Kinetics of ubiquitin charging and release from the ubiquitin thioester of UbcH5b WT, N77A, I88A, and S94G. (A) UbcH5b was incubated with E1, ubiquitin, and ATP for the indicated times, separated on nonreducing SDS/PAGE, and blotted with anti-UbcH5b. Bands for UbcH5b and UbcH5b–ubiquitin thioester are indicated. (B) After ubiquitin charging, NEM was added to the reactions to inactivate E1. Samples were taken at the indicated time points, separated on nonreducing SDS/PAGE, and blotted with anti-UbcH5b. (C) Quantitation of reactions in B. The average and standard errors are shown.
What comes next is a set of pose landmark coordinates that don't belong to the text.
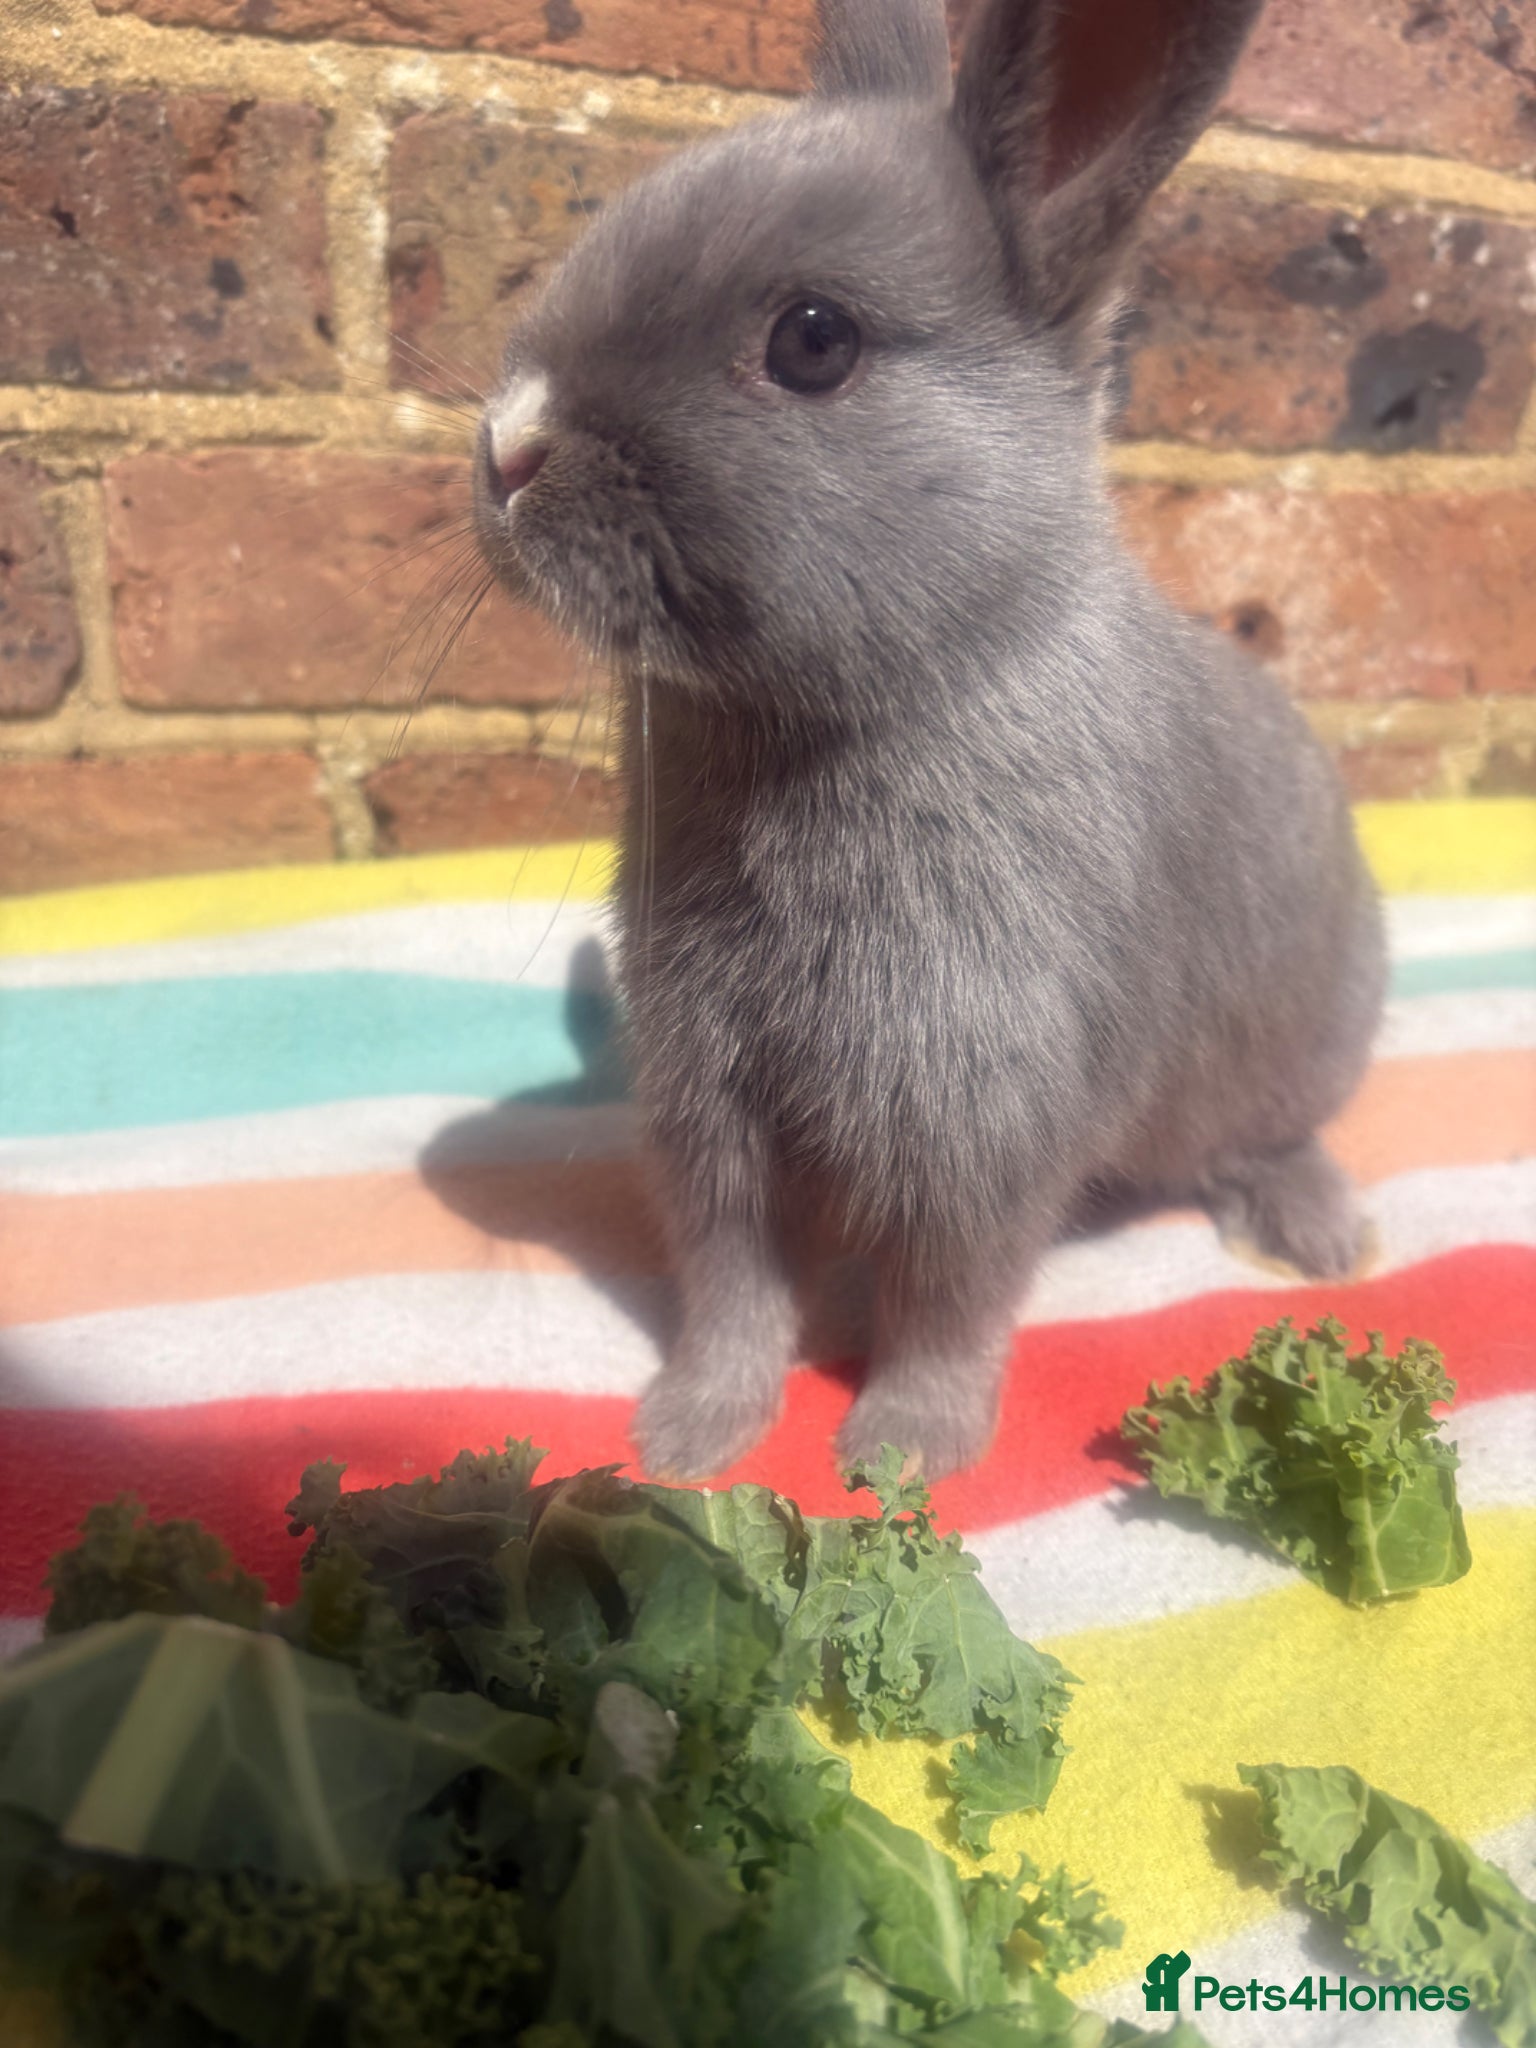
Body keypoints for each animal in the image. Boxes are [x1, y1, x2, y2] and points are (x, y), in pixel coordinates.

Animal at [471, 0, 1386, 1482]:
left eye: (814, 341)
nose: (508, 449)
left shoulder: (982, 1114)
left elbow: (948, 1303)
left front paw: (899, 1455)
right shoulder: (708, 1108)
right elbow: (731, 1287)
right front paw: (689, 1435)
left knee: (1267, 1134)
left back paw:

Filled circles, WT; open circles, I88A; open triangles, N77A; filled triangles, S94G. (D) After ubiquitin charging, apyrase was added to deplete ATP and thus to inactivate E1-mediated ubiquitin charging of UbcH5b. CNOT4N was also added to the reactions after 3 min. Samples were taken at the indicated time points, separated on nonreducing SDS/PAGE, and blotted with anti-UbcH5b. (E) Quantitation of reactions in D. The average and standard errors are shown. Symbols are the same as in C.

Fig. 4.

Allosteric determinants of UbcH5b. (A) UbcH5b residues involved in the long-range communication between the E3-binding and active sites of UbcH5b are shown in space-filling models. The E3-binding L1 and L2 loops, I37, and C85 are labeled. (B) A subset of allosteric UbcH5b residues is shown to illustrate the position of I88 relative to the E3-binding and active sites of UbcH5b. (C) The chemical-shift changes of UbcH5b upon binding to CNOT4N are mapped onto the structure of UbcH5b. The color schemes of the chemical-shift changes are as follows: red, >0.2 ppm; pink, 0.15–0.2 ppm; orange, 0.1–0.15 ppm; yellow, 0.075–0.1 ppm; green, 0.05–0.075 ppm. (D) Schematic drawing of UbcH5b to illustrate the relative positions of key residues. The inter-residue distances are between Cα atoms.